ВЫ ВЫШЛИ ИЗ СЕБЯ.
Он с силой провел рукой по губам и пошел следом за Уотсоном в котельную. Там было сыро, но лоб, ноги и живот Джека покрылись противным липким потом не от сырости. От воспоминаний – с той ночи, померещилось ему, прошло не два года, а два часа. Никакого разрыва во времени не было. Вернулись стыд и отвращение, вернулось ощущение, что он никчемный человек – а от этого ему всегда хотелось напиться, но желание напиться погружало в еще более беспросветное отчаяние: сумеет ли он хоть один час – не неделю, даже не день, понимаете, один только час – пробыть начеку, чтобы страстное желание напиться не застало его врасплох, как сейчас?
– Котел, – объявил Уотсон. Из бокового кармана он извлек красно-синий платок, решительно и трубно высморкался и вновь упрятал его с глаз долой, предварительно быстро глянув внутрь – вдруг там окажется что-нибудь интересное?
Котел – длинная цилиндрическая емкость из металла с медным покрытием, вся в заплатах – был установлен на четырех цементных блоках. Он оседал под путаницей теплотрассы, уходящей к высокому, украшенному фестонами паутины потолку подвала. Справа от Джека от находящейся в соседнем помещении топки сквозь стену шли две трубы обогрева.
– Вот он манометр, – Уотсон похлопал по нему. – Фунты на квадратный дюйм, «пси». Это, думаю, вы знаете. Сейчас я догнал до ста, но ночью в комнатах холодновато. Несколько клиентов пожаловались – что, мол, такое, мать вашу так. Психи они – понаехали в горы в сентябре. А потом, котел-то наш – старичок. Заплаток на нем больше, чем на штанах, что раздают благотворительные комитеты. – На свет божий явился платок. Трубный звук. Быстрый взгляд. Платок исчез.
– Простыл, чтоб его, – пояснил разговорчивый Уотсон. – Каждый сентябрь простываю. То вожжаюсь тут с этим старьем, а то траву подстригаю или граблями махаю на площадке для роке. Просквозит – готово дело, простыл, говаривала моя мамаша. Упокой, Господи, ее душу, она уже шесть лет как померла. Рак сожрал. Подцепишь рак – готовь завещание.

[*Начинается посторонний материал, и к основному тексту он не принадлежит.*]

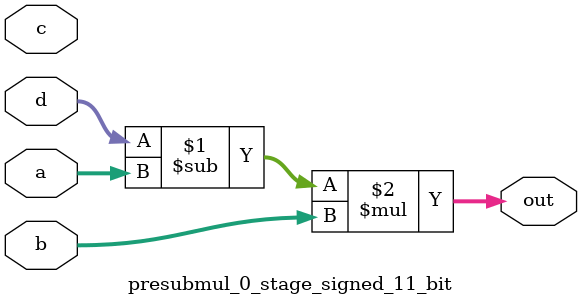
<source format=sv>
(* use_dsp = "yes" *) module presubmul_0_stage_signed_11_bit(
	input signed [10:0] a,
	input signed [10:0] b,
	input signed [10:0] c,
	input signed [10:0] d,
	output [10:0] out
	);

	assign out = (d - a) * b;
endmodule

</source>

Коли будете держать давление около пятидесяти – ну, может шестьдесят, – так и хватит. Мистер Уллман-то велит один день топить в западном крыле, другой – в середине, а после того – в восточном. День-деньской «гав-гав-гав», прям как одна из тех шавок, что тяпнет за ногу, а потом побежит да обделает весь коврик. Кабы мозги были черным порошком, ему носа было б не высморкать. Иногда такое видишь, что аж зло берет – не из чего стрельнуть.
Глядите сюда. Тянешь за эти колечки – открываются и закрываются трубы. Я все вам пометил. С синими бирками идут в номера в восточном крыле. Красные бирки – середка. Желтые – западное крыло. Соберетесь протопить в западном крыле, не забудьте, что оно-то погоду и ловит. Как задует, комнаты делаются холодными, ни дать, ни взять, фригидная баба, у которой все нутро льдом набито. В те дни, когда топишь в западном крыле, можно догнать давление до восьмидесяти. Сам бы я так и сделал.